== Work to be completed ==
Starting with the first line and ending with the last, transcribe the data exactly.

Dataset records
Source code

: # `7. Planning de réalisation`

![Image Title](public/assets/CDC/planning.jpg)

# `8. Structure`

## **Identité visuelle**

== Output of the task ==
Source code

: # `7. Planning de réalisation`

![Image Title](public/assets/CDC/planning.jpg)

# `8. Structure`

## **Identité visuelle**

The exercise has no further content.